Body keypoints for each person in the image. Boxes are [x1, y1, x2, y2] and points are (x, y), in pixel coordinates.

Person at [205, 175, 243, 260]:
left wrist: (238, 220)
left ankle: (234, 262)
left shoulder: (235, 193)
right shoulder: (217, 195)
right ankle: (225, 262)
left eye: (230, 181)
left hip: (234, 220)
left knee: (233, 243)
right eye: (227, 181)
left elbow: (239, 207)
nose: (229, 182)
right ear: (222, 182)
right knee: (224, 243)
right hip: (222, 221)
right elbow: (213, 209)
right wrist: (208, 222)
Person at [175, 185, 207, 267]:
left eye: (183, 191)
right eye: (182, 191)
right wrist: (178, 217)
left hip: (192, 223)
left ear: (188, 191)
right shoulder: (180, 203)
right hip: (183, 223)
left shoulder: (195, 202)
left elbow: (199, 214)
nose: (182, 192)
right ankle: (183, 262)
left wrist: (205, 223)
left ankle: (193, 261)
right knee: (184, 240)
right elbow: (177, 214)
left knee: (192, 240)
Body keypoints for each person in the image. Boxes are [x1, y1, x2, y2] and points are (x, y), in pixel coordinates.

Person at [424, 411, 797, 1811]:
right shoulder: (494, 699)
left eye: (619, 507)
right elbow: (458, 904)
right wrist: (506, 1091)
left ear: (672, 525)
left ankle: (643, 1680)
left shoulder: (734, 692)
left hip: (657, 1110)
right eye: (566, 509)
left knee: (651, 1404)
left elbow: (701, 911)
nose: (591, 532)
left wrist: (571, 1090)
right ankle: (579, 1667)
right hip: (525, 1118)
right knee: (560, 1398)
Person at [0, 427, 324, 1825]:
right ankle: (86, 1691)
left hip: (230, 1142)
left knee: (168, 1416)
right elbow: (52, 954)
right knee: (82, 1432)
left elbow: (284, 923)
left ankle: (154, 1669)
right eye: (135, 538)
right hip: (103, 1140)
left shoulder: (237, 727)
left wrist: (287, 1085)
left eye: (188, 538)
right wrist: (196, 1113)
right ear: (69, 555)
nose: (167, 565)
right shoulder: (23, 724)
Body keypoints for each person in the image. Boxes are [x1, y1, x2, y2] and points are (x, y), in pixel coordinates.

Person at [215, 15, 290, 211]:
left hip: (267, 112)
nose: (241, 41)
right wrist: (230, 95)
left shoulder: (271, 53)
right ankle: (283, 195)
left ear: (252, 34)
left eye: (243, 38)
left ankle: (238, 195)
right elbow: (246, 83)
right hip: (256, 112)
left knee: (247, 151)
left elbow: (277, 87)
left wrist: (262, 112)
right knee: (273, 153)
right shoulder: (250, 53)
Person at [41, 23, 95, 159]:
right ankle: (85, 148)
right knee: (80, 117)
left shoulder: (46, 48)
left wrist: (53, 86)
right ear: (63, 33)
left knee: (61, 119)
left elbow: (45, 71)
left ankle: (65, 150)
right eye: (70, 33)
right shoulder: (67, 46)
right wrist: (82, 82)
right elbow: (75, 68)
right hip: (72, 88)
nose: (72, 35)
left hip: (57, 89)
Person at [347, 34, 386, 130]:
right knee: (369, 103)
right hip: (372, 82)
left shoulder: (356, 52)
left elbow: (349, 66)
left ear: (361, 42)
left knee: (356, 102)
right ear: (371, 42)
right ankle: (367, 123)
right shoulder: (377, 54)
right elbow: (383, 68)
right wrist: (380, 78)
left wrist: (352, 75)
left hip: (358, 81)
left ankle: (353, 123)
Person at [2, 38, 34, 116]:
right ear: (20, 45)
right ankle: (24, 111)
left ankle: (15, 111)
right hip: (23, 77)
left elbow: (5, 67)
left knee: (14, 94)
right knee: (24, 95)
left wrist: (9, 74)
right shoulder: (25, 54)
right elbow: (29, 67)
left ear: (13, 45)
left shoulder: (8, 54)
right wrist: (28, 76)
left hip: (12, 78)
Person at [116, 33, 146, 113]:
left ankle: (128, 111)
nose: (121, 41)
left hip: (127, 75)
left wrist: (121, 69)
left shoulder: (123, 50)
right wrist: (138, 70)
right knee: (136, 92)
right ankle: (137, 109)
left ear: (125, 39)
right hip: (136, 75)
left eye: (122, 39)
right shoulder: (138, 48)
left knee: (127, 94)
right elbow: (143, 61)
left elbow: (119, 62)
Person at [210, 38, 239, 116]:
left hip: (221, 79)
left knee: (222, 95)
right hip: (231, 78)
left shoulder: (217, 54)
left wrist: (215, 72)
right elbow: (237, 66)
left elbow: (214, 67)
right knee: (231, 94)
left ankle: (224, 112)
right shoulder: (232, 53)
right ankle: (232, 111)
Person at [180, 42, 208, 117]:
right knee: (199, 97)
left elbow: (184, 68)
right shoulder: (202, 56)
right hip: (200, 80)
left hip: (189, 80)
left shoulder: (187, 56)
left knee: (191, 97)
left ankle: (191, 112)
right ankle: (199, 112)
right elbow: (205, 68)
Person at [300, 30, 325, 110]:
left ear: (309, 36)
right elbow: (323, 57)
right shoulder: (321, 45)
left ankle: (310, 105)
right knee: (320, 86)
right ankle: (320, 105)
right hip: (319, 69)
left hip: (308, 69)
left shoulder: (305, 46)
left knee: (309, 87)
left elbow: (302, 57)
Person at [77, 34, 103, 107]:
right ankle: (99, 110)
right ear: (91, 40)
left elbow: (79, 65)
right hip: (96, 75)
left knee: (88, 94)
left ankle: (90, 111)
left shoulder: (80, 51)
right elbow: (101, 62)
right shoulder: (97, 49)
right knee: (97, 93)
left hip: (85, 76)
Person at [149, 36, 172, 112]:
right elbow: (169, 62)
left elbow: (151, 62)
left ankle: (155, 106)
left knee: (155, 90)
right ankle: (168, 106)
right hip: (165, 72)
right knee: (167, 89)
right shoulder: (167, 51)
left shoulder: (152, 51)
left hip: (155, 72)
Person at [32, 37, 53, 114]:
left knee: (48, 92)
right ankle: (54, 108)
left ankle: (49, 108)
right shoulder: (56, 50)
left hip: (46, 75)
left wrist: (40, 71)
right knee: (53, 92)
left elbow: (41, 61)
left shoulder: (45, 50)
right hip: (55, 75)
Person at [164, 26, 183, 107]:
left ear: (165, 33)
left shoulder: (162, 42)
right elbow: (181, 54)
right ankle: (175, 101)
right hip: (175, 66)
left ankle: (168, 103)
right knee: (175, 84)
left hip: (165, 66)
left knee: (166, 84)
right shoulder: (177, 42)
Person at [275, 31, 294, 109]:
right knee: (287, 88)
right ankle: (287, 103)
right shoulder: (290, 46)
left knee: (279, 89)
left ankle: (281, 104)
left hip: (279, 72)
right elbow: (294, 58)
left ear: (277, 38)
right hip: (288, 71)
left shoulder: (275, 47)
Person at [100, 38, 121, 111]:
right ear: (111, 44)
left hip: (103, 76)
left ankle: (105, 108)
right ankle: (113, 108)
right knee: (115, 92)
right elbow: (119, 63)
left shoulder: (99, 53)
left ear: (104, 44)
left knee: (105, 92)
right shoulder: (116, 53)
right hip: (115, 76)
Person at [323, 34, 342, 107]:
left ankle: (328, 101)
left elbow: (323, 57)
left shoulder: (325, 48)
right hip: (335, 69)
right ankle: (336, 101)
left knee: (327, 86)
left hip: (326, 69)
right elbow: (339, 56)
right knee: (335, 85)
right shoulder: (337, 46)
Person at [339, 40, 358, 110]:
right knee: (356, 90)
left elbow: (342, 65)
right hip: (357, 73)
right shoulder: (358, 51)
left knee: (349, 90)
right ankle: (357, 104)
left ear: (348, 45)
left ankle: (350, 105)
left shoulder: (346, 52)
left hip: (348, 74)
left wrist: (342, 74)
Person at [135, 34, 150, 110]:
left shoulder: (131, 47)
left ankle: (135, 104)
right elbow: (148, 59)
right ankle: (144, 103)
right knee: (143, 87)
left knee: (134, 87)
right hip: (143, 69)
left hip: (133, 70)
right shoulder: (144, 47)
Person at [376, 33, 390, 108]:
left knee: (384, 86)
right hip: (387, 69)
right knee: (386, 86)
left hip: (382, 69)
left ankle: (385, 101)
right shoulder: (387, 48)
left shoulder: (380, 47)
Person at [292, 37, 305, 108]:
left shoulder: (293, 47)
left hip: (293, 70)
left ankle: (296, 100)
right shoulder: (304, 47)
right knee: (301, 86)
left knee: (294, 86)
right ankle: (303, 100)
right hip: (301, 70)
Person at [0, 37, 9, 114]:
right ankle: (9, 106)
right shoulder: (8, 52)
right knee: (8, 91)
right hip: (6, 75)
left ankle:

*What you need to do*
Produce only the lines from the line containing "left hip: (308, 69)" through the line containing "left elbow: (41, 61)", inclusive of both, exactly as they stand in the entries above.

*Task response*
left hip: (308, 69)
left shoulder: (305, 46)
left knee: (309, 87)
left elbow: (302, 57)
Person at [77, 34, 103, 107]:
right ankle: (99, 110)
right ear: (91, 40)
left elbow: (79, 65)
right hip: (96, 75)
left knee: (88, 94)
left ankle: (90, 111)
left shoulder: (80, 51)
right elbow: (101, 62)
right shoulder: (97, 49)
right knee: (97, 93)
left hip: (85, 76)
Person at [149, 36, 172, 112]:
right elbow: (169, 62)
left elbow: (151, 62)
left ankle: (155, 106)
left knee: (155, 90)
right ankle: (168, 106)
right hip: (165, 72)
right knee: (167, 89)
right shoulder: (167, 51)
left shoulder: (152, 51)
left hip: (155, 72)
Person at [32, 37, 53, 114]:
left knee: (48, 92)
right ankle: (54, 108)
left ankle: (49, 108)
right shoulder: (56, 50)
left hip: (46, 75)
left wrist: (40, 71)
right knee: (53, 92)
left elbow: (41, 61)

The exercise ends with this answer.